Un nuevo estudio muestra que la boca puede ser un reflejo más sensible del estado metabólico del cuerpo que la báscula. Los científicos han descubierto que las personas obesas tienen un microbioma oral completamente diferente al de las personas con un peso saludable.Este descubrimiento cambia el enfoque de la investigación de la flora intestinal tradicional a la cavidad bucal, lo que sugiere que los microorganismos orales pueden convertirse en un biomarcador importante para monitorear la salud metabólica y se espera que cambie nuestra comprensión tradicional sobre cómo detectar indicadores biológicos relacionados con la obesidad.

La obesidad es una enfermedad crónica y recurrente afectada por la dieta, la genética y el estilo de vida, que afecta a cientos de millones de personas en todo el mundo. Aunque investigaciones anteriores sobre las bases biológicas de la obesidad se han centrado principalmente en el denso ecosistema microbiano del intestino, el vínculo potencial entre los microbios orales y la obesidad ha recibido menos atención. Un nuevo estudio publicado recientemente en Cell Reports llena este vacío. Investigadores de la Universidad de Nueva York en Abu Dhabi analizaron muestras de saliva de 628 adultos y descubrieron que el microbioma oral de los pacientes obesos no sólo se diferencia del de la gente común en la composición de especies bacterianas, sino que también tiene diferencias significativas en las funciones activas de sus microorganismos.
Para profundizar más, el equipo de investigación no se limitó a una simple clasificación de especies microbianas, sino que analizó más a fondo las actividades genéticas dentro de la flora bucal, es decir, centrándose en lo que "hacen" estas bacterias. Los resultados muestran que el ecosistema bucal no es un entorno pasivo, sino que puede reflejar la salud sistémica a través de la actividad metabólica. En los participantes obesos, las vías bacterianas asociadas con la fermentación del azúcar y la producción de ácido láctico eran más activas, mientras que se reducía la capacidad de producir ciertos nutrientes esenciales. Los datos muestran que el índice de masa corporal (IMC) es uno de los factores más importantes que impulsan la variación en el microbioma oral, lo que sugiere que el microbioma oral refleja un estado metabólico más amplio.
El estudio señala que estos cambios tienen claras implicaciones metabólicas. Las especies relacionadas con la inflamación y la producción de lactato fueron más prominentes en las personas obesas, como los proinflamatorios Streptococcus parasanguinis y Actinomyces oris, y el Oribacterium sinus productor de lactato; al mismo tiempo, se redujeron las especies relacionadas con la síntesis de nutrientes. Esta reorganización metabólica es profunda: 94 vías metabólicas difieren entre los dos grupos, principalmente involucrando la degradación de carbohidratos, el metabolismo de aminoácidos y la producción de pequeñas moléculas de señalización. El ejemplo más obvio es la forma en que los microbios orales procesan el azúcar: los genes implicados en la producción de lactato, que se sabe que está estrechamente relacionado con la resistencia a la insulina y el estrés cardiometabólico, son más activos en personas obesas. Además, los niveles de metabolitos que afectan el apetito y el equilibrio energético, como la uridina y el uracilo, aumentan, mientras que las vías responsables de la síntesis de vitaminas B específicas están menos activas.
Los investigadores enfatizan que estos hallazgos no se limitan a la secuenciación microbiana. Al combinar datos del microbioma con metabolómica salival y marcadores sanguíneos clínicos, descubrieron que varias vías microbianas alteradas estaban asociadas con triglicéridos, enzimas hepáticas y otros marcadores cardiometabólicos. Cuando los investigadores incorporaron datos del microbioma oral en el modelo predictivo, la capacidad del modelo para diferenciar entre individuos obesos y de peso saludable mejoró significativamente.

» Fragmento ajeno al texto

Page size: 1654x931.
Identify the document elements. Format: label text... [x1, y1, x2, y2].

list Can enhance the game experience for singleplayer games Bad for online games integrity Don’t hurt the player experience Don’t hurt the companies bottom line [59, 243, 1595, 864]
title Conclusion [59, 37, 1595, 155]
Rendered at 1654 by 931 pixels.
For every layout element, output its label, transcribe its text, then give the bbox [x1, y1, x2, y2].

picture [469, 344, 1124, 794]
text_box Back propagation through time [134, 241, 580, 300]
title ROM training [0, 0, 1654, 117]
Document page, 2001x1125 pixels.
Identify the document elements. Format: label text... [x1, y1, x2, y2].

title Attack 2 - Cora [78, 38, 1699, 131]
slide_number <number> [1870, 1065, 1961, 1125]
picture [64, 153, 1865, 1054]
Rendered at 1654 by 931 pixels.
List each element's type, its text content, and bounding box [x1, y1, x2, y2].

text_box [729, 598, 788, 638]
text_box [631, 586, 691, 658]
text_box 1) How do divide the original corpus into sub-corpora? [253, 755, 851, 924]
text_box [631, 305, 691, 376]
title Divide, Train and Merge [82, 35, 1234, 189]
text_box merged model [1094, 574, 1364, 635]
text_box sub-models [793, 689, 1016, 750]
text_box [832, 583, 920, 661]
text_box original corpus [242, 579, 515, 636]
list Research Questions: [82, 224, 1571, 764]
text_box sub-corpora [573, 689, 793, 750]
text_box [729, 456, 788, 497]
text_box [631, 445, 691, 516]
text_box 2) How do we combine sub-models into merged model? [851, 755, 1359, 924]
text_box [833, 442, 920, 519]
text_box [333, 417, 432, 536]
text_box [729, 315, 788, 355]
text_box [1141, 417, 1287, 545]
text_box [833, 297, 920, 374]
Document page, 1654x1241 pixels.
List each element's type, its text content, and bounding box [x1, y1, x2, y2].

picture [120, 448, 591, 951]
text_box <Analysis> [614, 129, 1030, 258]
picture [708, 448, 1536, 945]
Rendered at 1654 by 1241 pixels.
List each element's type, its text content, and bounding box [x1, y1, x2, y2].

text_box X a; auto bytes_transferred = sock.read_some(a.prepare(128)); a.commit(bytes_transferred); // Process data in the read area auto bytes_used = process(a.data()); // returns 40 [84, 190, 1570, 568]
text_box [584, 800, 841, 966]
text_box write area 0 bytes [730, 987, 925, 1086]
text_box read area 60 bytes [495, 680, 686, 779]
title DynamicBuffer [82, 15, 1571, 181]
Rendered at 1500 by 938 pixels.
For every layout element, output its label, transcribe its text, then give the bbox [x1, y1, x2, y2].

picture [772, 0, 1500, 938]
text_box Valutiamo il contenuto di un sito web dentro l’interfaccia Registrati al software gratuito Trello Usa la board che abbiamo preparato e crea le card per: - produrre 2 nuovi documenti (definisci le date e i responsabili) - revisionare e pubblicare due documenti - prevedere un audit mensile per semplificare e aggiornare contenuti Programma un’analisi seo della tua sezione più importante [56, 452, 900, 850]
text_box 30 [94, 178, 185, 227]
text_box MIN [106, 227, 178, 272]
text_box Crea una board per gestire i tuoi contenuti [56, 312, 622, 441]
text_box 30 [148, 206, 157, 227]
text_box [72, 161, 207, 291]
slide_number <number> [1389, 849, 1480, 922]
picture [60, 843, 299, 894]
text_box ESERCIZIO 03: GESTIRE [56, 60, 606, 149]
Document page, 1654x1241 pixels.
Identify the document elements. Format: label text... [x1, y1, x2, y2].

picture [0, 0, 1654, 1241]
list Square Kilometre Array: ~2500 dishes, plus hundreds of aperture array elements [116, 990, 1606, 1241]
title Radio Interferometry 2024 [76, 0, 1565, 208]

Sin embargo, debido a que este estudio es transversal, aún no es posible determinar si estos cambios microbianos son la causa de la obesidad o una consecuencia de la obesidad. El equipo de investigación dijo que estos patrones pueden reflejar cambios metabólicos subyacentes en lugar de impulsar directamente la obesidad. Este es también el mayor suspenso que queda en el estudio: ¿es causa y efecto o correlación? Como siguiente paso, el equipo planea realizar estudios longitudinales en poblaciones para determinar si estas firmas del microbioma oral preceden a la enfermedad metabólica. Si se confirma esta asociación, las pruebas de saliva pueden convertirse en el futuro en una herramienta práctica y no invasiva de detección temprana o de intervención dirigida para predecir el riesgo de aumento de peso, resistencia a la insulina o deterioro cardiometabólico.